Well, you didn’t expect the Colorado Municipal League to ask for lasers and free ponies, did you? The venerable, powerful and dutiful representative of the state’s towns and cities has more practical requests for the legislative session that begins Jan. 10.
“The main themes for the session will be maintaining local control and home rule authority, funding previous unfunded mandates from the state and trying to protect municipal taxpayer dollars from being appropriated or spent by the General Assembly through decisions that should remain local,” that’s what the CML Executive Board voted on last Friday.
More specifically, the league will have its hands on bills related to affordable housing, the opioid epidemic, natural disaster preparedness and homelessness. Marijuana, alcohol sales and energy development also are on the CML’s radar, as well as changes to the Public Employees Retirement Association.
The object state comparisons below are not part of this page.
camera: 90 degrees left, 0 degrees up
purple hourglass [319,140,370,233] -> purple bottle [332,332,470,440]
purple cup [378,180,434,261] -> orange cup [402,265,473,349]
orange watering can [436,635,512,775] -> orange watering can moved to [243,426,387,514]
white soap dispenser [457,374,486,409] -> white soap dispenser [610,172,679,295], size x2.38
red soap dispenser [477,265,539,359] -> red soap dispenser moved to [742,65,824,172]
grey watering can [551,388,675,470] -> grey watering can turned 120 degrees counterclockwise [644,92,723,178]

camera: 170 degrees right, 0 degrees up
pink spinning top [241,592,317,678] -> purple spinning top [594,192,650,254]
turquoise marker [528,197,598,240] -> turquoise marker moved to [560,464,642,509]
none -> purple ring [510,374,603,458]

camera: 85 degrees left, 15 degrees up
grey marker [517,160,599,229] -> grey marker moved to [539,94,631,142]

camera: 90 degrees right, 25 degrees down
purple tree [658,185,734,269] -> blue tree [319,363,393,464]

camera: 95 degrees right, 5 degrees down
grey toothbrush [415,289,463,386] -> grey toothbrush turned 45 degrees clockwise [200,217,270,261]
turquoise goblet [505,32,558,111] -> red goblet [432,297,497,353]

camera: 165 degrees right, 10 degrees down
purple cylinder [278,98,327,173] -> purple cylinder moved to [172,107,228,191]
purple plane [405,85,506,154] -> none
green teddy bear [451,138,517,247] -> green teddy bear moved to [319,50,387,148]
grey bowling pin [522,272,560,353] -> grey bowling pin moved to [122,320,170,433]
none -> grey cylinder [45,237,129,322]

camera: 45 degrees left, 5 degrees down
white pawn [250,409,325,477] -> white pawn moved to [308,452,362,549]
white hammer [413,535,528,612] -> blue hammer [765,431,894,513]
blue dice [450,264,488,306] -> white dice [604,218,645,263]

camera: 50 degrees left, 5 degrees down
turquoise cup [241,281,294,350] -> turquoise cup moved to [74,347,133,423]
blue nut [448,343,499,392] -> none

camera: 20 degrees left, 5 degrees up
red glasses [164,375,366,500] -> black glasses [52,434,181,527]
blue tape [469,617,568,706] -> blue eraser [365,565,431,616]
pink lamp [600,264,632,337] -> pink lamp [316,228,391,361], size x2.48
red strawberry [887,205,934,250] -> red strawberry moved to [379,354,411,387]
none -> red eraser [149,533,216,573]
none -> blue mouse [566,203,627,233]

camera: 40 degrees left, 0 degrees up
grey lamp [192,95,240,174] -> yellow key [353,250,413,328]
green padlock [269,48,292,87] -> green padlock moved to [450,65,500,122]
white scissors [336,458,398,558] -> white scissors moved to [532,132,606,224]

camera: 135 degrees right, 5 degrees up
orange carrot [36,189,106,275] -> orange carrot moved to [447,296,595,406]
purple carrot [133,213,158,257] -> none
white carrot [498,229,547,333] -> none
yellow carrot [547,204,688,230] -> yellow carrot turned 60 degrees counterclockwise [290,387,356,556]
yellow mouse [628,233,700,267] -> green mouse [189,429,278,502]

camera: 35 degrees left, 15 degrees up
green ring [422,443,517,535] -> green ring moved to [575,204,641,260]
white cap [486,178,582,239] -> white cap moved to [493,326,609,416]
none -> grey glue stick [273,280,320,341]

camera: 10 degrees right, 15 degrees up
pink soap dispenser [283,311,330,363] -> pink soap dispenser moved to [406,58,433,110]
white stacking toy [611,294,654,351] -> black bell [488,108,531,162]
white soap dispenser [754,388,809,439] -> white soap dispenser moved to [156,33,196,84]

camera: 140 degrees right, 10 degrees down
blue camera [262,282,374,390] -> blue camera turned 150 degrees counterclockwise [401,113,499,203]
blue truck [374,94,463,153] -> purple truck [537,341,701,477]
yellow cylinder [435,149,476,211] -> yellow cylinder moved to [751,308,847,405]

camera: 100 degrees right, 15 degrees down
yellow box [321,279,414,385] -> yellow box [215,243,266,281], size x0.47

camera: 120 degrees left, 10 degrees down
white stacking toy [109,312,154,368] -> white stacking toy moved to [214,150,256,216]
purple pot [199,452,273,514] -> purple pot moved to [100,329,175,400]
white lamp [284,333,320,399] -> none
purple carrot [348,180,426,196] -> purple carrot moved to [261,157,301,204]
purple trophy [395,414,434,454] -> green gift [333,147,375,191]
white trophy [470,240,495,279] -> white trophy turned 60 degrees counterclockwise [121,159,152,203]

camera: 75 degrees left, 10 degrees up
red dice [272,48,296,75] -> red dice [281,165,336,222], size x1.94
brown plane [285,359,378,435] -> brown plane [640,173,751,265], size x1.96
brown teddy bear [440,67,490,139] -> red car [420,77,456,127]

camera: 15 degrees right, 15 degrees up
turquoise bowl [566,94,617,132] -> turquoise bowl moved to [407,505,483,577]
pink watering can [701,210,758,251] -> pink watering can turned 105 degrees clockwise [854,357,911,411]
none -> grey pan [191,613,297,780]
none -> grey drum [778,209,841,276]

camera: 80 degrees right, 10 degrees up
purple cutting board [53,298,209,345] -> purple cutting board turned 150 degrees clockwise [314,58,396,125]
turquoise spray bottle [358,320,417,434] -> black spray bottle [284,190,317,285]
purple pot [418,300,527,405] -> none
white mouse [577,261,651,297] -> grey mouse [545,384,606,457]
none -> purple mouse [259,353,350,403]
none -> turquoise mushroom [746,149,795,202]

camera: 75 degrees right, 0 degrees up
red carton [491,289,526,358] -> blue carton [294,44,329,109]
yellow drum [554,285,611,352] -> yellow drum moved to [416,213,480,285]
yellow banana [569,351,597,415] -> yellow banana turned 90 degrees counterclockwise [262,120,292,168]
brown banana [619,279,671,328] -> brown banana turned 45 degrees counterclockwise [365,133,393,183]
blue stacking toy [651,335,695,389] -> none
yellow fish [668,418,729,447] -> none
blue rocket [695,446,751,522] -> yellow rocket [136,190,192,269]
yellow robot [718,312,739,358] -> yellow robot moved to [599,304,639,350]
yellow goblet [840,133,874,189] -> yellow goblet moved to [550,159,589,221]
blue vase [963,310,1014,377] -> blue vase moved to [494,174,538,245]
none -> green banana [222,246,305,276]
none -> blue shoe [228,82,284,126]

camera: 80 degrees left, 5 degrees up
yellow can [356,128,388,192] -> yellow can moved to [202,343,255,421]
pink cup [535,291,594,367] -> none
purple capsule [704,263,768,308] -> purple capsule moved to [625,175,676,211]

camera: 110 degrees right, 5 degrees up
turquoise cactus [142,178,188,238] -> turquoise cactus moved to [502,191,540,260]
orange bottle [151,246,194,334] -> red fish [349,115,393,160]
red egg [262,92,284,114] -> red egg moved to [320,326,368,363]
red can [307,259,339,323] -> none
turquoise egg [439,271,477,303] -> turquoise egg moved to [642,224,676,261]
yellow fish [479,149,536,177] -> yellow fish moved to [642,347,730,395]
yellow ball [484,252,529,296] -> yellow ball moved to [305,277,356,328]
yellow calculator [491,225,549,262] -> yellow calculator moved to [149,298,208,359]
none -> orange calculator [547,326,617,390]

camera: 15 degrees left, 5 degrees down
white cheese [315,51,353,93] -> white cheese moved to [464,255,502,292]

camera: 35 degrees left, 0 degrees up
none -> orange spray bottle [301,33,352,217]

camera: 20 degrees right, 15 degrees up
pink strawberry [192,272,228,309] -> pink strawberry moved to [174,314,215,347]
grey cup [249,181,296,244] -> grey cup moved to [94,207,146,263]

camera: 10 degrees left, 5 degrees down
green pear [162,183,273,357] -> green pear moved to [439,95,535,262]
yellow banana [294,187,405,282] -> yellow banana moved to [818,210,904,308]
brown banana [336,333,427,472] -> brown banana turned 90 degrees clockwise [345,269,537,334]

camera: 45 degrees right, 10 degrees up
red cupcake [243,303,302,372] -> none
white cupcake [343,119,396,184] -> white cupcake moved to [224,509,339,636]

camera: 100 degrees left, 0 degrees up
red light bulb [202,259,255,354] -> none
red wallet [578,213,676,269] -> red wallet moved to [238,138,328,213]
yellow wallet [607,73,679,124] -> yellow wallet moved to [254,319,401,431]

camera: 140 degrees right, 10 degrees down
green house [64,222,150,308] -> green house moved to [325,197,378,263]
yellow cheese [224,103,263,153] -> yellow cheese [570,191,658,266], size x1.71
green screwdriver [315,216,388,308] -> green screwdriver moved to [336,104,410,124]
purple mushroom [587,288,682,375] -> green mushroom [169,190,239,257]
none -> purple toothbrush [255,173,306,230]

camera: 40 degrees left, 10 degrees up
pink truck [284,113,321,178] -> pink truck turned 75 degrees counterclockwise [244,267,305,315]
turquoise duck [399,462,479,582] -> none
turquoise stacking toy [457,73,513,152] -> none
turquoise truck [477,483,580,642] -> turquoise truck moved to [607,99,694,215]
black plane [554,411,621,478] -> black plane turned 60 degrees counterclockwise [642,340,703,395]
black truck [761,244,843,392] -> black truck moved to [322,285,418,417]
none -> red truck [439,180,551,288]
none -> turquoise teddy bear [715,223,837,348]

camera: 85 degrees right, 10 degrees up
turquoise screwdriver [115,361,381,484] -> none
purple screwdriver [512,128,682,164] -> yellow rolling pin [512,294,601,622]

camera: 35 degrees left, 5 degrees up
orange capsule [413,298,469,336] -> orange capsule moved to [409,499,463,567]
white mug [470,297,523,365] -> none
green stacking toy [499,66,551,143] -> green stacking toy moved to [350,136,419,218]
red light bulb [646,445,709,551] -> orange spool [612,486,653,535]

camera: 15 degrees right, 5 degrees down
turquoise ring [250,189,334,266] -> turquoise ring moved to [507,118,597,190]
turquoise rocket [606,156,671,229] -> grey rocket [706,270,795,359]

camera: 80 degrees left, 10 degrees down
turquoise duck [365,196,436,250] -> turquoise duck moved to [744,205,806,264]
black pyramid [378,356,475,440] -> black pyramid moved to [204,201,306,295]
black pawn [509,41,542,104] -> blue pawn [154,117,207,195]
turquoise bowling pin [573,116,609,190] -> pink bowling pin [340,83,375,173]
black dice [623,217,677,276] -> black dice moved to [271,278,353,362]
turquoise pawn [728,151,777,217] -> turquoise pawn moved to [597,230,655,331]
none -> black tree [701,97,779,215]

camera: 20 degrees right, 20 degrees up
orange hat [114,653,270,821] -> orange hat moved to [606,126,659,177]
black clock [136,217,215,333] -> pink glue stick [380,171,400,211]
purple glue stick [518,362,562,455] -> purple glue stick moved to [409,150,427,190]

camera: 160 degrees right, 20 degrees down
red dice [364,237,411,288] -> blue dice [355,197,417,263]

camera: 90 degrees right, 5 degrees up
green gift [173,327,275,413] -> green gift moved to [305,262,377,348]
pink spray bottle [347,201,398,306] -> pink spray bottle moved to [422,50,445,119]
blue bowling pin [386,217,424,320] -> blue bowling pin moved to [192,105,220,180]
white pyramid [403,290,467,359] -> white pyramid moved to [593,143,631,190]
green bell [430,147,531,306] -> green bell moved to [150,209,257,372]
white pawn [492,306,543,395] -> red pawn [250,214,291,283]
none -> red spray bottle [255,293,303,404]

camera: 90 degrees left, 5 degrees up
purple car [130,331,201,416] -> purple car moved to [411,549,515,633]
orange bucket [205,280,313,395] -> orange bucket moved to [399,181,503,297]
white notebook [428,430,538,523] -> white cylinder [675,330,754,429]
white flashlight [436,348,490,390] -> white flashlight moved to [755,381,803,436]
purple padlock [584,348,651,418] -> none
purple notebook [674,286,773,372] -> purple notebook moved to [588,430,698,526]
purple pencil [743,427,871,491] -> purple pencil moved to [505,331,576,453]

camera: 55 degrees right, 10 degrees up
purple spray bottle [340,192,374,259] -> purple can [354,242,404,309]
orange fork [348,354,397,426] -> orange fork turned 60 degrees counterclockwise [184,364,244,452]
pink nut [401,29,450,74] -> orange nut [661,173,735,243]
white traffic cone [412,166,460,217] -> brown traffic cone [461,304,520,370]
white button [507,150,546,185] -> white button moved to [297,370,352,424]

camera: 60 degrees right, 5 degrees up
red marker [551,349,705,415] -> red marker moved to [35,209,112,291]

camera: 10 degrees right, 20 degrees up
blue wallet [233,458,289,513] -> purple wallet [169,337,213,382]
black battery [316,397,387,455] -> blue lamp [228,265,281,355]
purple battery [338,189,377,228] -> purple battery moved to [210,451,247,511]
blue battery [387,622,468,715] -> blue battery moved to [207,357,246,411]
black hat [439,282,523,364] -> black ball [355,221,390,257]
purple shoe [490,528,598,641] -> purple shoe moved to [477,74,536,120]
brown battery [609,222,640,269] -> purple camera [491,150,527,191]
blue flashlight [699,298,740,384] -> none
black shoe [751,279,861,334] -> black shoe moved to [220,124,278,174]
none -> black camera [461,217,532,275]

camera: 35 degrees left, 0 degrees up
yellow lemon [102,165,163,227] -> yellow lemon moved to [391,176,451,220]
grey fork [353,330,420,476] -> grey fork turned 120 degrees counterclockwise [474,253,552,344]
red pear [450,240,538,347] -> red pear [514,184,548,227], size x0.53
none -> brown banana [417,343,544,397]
The CML writes about its wish list on its website.
“Predictably, there will be new attempts to expand the frontier of marijuana legalization in Colorado,” the CML reports. “Early drafts of legislation that would permit (with local opt-in and approval) licensed premises for onsite, non-smoking marijuana consumption include a number of items of concern to CML. Yet, as the CML Policy Committee and CML Executive Board discussed, municipalities have wide range of views on these issues. At the core, CML’s goal is to ensure absolute local control.
“There also will be more legislation on beer and liquor this session, as the shockwaves from the 2016 shift to allow grocery stores to have multiple licenses to sell beer, wine, and sprits continue to create impacts. Additionally, a provision from the 2016 bill taking effect in 2019 now has people’s full attention. It allows conveniences stores and grocery stores with regular fermented malt beverage licenses to sell full-strength beer without any additional process. CML is working on multiple fronts on these issues.”
On PERA, the Municipal league pledged to be involved in any reforms that come down the legislative pipeline.
“With the ability to be fully funded long before the State and School Divisions, the much better funded Local Government Division can handle a little lighter touch than may be proposed for the rest of the PERA Divisions,” the CML said.